▸ **The problem**
Copy every line of the entries below without changing anything.

Dataset items

"""

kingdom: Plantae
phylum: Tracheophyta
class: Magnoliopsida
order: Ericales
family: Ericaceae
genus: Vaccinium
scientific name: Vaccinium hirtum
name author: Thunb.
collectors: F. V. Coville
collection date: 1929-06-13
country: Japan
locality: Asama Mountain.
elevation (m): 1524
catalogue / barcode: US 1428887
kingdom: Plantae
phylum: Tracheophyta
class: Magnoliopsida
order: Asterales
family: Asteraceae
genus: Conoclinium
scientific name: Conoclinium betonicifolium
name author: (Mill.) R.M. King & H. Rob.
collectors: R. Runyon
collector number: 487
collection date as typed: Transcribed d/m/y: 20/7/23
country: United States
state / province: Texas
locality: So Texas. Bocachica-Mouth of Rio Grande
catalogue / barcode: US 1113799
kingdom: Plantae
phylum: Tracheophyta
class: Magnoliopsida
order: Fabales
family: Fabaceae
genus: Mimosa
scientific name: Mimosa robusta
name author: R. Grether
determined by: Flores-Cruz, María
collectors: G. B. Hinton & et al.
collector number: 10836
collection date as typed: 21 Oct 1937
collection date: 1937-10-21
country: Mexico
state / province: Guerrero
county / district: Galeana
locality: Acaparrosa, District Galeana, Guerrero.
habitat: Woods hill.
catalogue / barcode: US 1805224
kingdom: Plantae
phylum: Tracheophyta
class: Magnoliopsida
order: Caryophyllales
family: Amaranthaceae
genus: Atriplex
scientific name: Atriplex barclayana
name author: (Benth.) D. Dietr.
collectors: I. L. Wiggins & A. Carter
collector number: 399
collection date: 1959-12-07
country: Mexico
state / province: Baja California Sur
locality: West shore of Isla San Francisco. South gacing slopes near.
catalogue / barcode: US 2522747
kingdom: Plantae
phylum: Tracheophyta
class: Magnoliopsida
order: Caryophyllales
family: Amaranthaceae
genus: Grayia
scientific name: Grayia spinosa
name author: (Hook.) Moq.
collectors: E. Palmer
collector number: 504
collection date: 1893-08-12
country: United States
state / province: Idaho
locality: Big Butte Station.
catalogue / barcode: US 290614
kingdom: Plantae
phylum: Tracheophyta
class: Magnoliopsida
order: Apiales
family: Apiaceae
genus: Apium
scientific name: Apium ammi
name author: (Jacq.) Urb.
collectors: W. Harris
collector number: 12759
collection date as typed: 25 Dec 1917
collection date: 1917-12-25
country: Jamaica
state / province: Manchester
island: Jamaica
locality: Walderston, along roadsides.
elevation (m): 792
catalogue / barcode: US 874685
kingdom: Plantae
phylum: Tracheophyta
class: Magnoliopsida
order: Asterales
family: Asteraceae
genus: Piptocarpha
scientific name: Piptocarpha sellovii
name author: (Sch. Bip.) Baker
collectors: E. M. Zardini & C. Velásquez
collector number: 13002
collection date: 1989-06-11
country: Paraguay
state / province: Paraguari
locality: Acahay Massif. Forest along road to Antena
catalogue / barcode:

"""

▸ **In response**
kingdom: Plantae
phylum: Tracheophyta
class: Magnoliopsida
order: Ericales
family: Ericaceae
genus: Vaccinium
scientific name: Vaccinium hirtum
name author: Thunb.
collectors: F. V. Coville
collection date: 1929-06-13
country: Japan
locality: Asama Mountain.
elevation (m): 1524
catalogue / barcode: US 1428887
kingdom: Plantae
phylum: Tracheophyta
class: Magnoliopsida
order: Asterales
family: Asteraceae
genus: Conoclinium
scientific name: Conoclinium betonicifolium
name author: (Mill.) R.M. King & H. Rob.
collectors: R. Runyon
collector number: 487
collection date as typed: Transcribed d/m/y: 20/7/23
country: United States
state / province: Texas
locality: So Texas. Bocachica-Mouth of Rio Grande
catalogue / barcode: US 1113799
kingdom: Plantae
phylum: Tracheophyta
class: Magnoliopsida
order: Fabales
family: Fabaceae
genus: Mimosa
scientific name: Mimosa robusta
name author: R. Grether
determined by: Flores-Cruz, María
collectors: G. B. Hinton & et al.
collector number: 10836
collection date as typed: 21 Oct 1937
collection date: 1937-10-21
country: Mexico
state / province: Guerrero
county / district: Galeana
locality: Acaparrosa, District Galeana, Guerrero.
habitat: Woods hill.
catalogue / barcode: US 1805224
kingdom: Plantae
phylum: Tracheophyta
class: Magnoliopsida
order: Caryophyllales
family: Amaranthaceae
genus: Atriplex
scientific name: Atriplex barclayana
name author: (Benth.) D. Dietr.
collectors: I. L. Wiggins & A. Carter
collector number: 399
collection date: 1959-12-07
country: Mexico
state / province: Baja California Sur
locality: West shore of Isla San Francisco. South gacing slopes near.
catalogue / barcode: US 2522747
kingdom: Plantae
phylum: Tracheophyta
class: Magnoliopsida
order: Caryophyllales
family: Amaranthaceae
genus: Grayia
scientific name: Grayia spinosa
name author: (Hook.) Moq.
collectors: E. Palmer
collector number: 504
collection date: 1893-08-12
country: United States
state / province: Idaho
locality: Big Butte Station.
catalogue / barcode: US 290614
kingdom: Plantae
phylum: Tracheophyta
class: Magnoliopsida
order: Apiales
family: Apiaceae
genus: Apium
scientific name: Apium ammi
name author: (Jacq.) Urb.
collectors: W. Harris
collector number: 12759
collection date as typed: 25 Dec 1917
collection date: 1917-12-25
country: Jamaica
state / province: Manchester
island: Jamaica
locality: Walderston, along roadsides.
elevation (m): 792
catalogue / barcode: US 874685
kingdom: Plantae
phylum: Tracheophyta
class: Magnoliopsida
order: Asterales
family: Asteraceae
genus: Piptocarpha
scientific name: Piptocarpha sellovii
name author: (Sch. Bip.) Baker
collectors: E. M. Zardini & C. Velásquez
collector number: 13002
collection date: 1989-06-11
country: Paraguay
state / province: Paraguari
locality: Acahay Massif. Forest along road to Antena
catalogue / barcode:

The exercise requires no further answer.